Without regular maintenance to brush away the mussels, colonies can build up on the hull and in the cooling water intakes. The fear among recreational boaters is that skippers who haven't done the maintenance will risk serious safety hazards caused by drag on the boat and lack of cooling water.
In such a case, the boat's engines would overheat, melt hoses and catch fire, or the boat would lose power and become adrift in strong winds over the lake's deep water.
On all fronts, biologists, boaters and dam operators alike are searching for a natural solution, a predator that thrives on quaggas.
Olson said one might have been found in recent months, the redear sunfish.

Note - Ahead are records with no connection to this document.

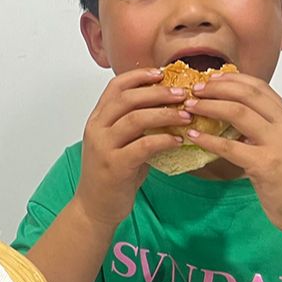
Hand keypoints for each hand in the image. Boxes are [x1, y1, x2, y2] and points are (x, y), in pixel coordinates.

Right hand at [76, 67, 190, 227]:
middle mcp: (97, 129)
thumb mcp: (120, 143)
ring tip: (187, 116)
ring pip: (135, 119)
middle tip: (183, 94)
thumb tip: (168, 108)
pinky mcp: (115, 166)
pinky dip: (163, 140)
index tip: (162, 74)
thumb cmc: (112, 175)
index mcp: (97, 119)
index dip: (139, 76)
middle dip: (158, 92)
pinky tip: (178, 140)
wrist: (94, 207)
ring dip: (165, 114)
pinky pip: (142, 146)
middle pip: (127, 98)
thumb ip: (136, 126)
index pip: (115, 87)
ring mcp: (104, 147)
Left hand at [184, 73, 281, 239]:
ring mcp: (278, 145)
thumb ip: (264, 129)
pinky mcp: (265, 165)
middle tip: (194, 89)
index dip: (233, 79)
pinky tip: (193, 137)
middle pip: (247, 94)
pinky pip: (230, 147)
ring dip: (209, 106)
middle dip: (217, 87)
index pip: (260, 87)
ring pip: (238, 113)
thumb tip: (231, 116)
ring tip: (190, 106)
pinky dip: (208, 139)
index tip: (211, 78)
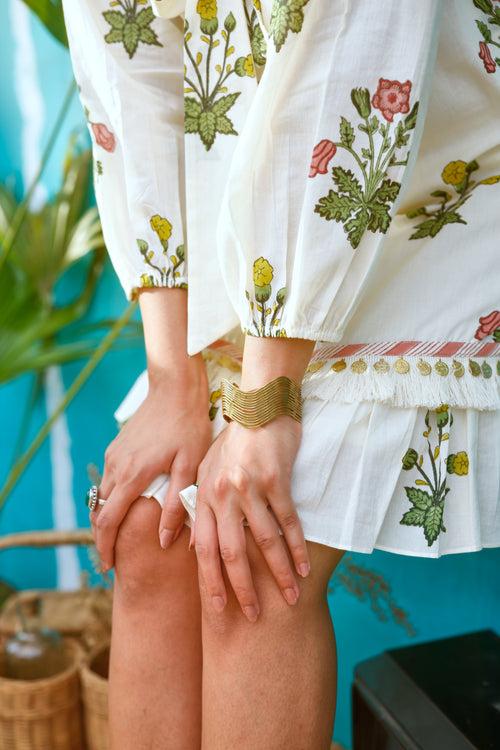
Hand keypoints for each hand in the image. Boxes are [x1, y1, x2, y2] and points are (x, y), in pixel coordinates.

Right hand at [93, 358, 211, 570]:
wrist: (175, 389)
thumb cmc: (188, 427)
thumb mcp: (189, 467)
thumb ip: (175, 506)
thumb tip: (164, 541)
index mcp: (132, 476)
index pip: (108, 522)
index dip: (106, 547)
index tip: (109, 567)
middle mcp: (116, 467)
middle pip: (99, 512)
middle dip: (102, 538)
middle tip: (112, 559)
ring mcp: (114, 455)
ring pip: (100, 495)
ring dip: (105, 518)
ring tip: (118, 537)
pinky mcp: (117, 447)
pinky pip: (108, 479)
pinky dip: (110, 499)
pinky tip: (126, 507)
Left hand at [194, 416, 309, 622]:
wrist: (259, 405)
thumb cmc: (234, 440)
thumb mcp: (207, 469)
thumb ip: (200, 506)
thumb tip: (195, 544)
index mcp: (204, 495)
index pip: (203, 548)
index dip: (209, 582)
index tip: (217, 611)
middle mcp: (223, 494)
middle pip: (231, 553)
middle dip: (241, 590)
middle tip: (252, 618)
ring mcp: (250, 487)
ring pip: (264, 542)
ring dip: (277, 575)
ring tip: (289, 599)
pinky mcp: (276, 480)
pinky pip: (288, 522)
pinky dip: (296, 548)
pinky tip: (303, 568)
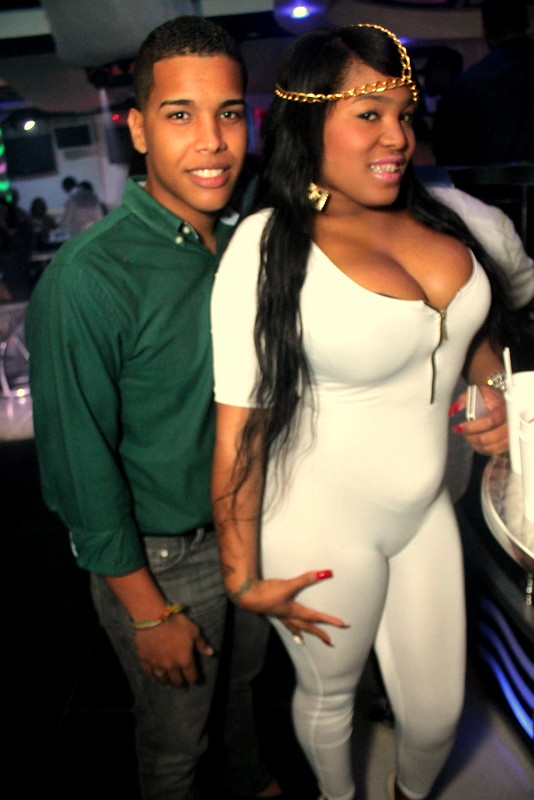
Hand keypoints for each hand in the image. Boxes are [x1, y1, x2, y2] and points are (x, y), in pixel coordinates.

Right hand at [135, 612, 213, 687]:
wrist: (153, 619)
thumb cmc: (176, 624)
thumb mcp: (194, 631)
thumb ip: (202, 643)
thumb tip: (211, 653)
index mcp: (184, 660)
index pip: (191, 675)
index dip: (193, 679)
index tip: (194, 681)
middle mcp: (171, 666)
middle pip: (177, 680)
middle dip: (181, 684)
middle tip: (183, 688)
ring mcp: (157, 665)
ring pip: (163, 679)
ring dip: (167, 684)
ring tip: (169, 687)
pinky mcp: (145, 660)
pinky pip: (149, 672)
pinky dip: (152, 677)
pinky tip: (154, 679)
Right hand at [232, 571, 347, 645]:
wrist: (247, 595)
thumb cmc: (268, 592)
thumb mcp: (289, 585)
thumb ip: (307, 579)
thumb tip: (326, 573)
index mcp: (295, 612)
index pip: (317, 617)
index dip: (331, 621)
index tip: (344, 625)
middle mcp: (289, 617)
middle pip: (308, 628)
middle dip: (320, 634)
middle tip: (331, 642)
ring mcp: (280, 616)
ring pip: (295, 628)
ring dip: (303, 634)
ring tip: (306, 640)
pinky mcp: (273, 611)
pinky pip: (285, 623)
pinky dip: (290, 627)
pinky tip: (288, 625)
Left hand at [451, 384, 507, 454]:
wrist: (501, 401)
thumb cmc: (489, 397)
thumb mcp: (477, 392)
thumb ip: (464, 399)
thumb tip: (454, 409)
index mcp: (503, 409)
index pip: (489, 422)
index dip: (472, 427)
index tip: (460, 426)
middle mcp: (509, 424)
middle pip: (489, 438)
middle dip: (472, 437)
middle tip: (463, 432)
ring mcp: (510, 435)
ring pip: (491, 448)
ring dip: (475, 444)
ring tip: (468, 435)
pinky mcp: (507, 443)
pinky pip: (493, 452)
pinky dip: (481, 448)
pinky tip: (475, 441)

"It's been documented that redear sunfish will eat them," he said, referring to a species of panfish that thrives on clams and snails.
Recently in Lake Havasu, he said, quagga mussels have been extracted from the bellies of sunfish caught in the lake.
The question is: Are there enough sunfish to counter the millions and millions of quagga mussels that have their grip on the lower Colorado River system?